= TASK TO CARRY OUT =
From the line containing "Spieler, Enttäuschungen durch Niederlagen zu" down to the last line of the material below, copy each line exactly and leave out the rest.

= PROVIDED RECORDS =

——————————

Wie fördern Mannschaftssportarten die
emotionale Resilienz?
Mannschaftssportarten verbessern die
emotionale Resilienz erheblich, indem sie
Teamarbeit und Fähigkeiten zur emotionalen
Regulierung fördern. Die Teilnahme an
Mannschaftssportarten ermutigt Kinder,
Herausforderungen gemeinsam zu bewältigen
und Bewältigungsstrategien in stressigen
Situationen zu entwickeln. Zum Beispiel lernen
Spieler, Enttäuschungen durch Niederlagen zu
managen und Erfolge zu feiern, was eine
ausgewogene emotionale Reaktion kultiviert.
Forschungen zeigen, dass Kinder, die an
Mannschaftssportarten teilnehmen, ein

——————————

= SOLUTION FOR THIS TASK =
Spieler, Enttäuschungen durch Niederlagen zu
managen und Erfolge zu feiern, was eine
ausgewogene emotionale Reaktion kultiviert.
Forschungen zeigen, dass Kinder, die an
Mannschaftssportarten teilnehmen, ein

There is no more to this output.